- [TASK A]: Return the rows from the one containing "Annotation spec: after" through the one containing "dist [-0.005466, 0.000690]", inclusive, exactly as they are.

- [PASSAGE TO READ]:
▶
The IRS doesn't know about the LLC

The IRS doesn't have anything to do with LLCs. When you form an LLC, you are dealing with your own state. You pay the fees to the state etc.

The only thing you deal with the IRS on, when forming an LLC, is if you need an "EIN" or "Employer Identification Number". Which you will probably need if you want to open a bank account for the business, or seek credit for the business e.g. Getting net-30 terms with suppliers. Obviously if you ask for an EIN, the IRS will know you have it, but they won't care.

The IRS will like the LLC, in any case

If the dispute with the IRS is over how much money you actually made (i.e. If the IRS is accusing you of hiding cash income), then the IRS will approve of the LLC.

In a properly run business, you never "take money out of the till" for expenses. Every single raw dollar is deposited direct into the company bank account. Every single expense you pay is paid out of the company account. This acts like a journal, but it's kept by an independent third party: the bank. The expenses are much easier to prove because there's a debit card charge to Aveda, a check to OfficeMax, etc. etc.
◀
- [INPUT DATA]:
▶
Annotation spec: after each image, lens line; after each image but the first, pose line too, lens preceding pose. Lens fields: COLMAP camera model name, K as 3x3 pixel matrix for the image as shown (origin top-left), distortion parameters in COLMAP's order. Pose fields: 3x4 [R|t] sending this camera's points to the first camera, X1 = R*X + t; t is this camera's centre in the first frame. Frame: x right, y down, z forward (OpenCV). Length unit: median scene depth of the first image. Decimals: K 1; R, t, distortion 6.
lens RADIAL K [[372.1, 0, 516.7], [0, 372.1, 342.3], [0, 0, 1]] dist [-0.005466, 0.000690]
◀
▶
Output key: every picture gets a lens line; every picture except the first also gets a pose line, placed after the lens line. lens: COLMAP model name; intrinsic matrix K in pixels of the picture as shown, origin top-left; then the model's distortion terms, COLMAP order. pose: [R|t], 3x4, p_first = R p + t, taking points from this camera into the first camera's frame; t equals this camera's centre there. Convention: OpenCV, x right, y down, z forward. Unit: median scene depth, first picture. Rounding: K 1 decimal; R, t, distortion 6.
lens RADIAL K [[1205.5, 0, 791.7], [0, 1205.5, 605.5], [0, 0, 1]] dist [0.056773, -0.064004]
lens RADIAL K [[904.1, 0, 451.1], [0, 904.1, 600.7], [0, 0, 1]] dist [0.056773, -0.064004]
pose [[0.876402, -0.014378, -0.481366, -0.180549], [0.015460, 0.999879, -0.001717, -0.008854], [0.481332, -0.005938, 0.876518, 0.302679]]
◀
- [TASK B]: List every organization named in the passage on the IRS and LLCs.

- [TASK SOLUTION A]:
Annotation spec: after each image, lens line; after each image but the first, pose line too, lens preceding pose. Lens fields: COLMAP camera model name, K as 3x3 pixel matrix for the image as shown (origin top-left), distortion parameters in COLMAP's order. Pose fields: 3x4 [R|t] sending this camera's points to the first camera, X1 = R*X + t; t is this camera's centre in the first frame. Frame: x right, y down, z forward (OpenCV). Length unit: median scene depth of the first image. Decimals: K 1; R, t, distortion 6.
lens RADIAL K [[372.1, 0, 516.7], [0, 372.1, 342.3], [0, 0, 1]] dist [-0.005466, 0.000690]

- [TASK SOLUTION B]:
IRS
Aveda
OfficeMax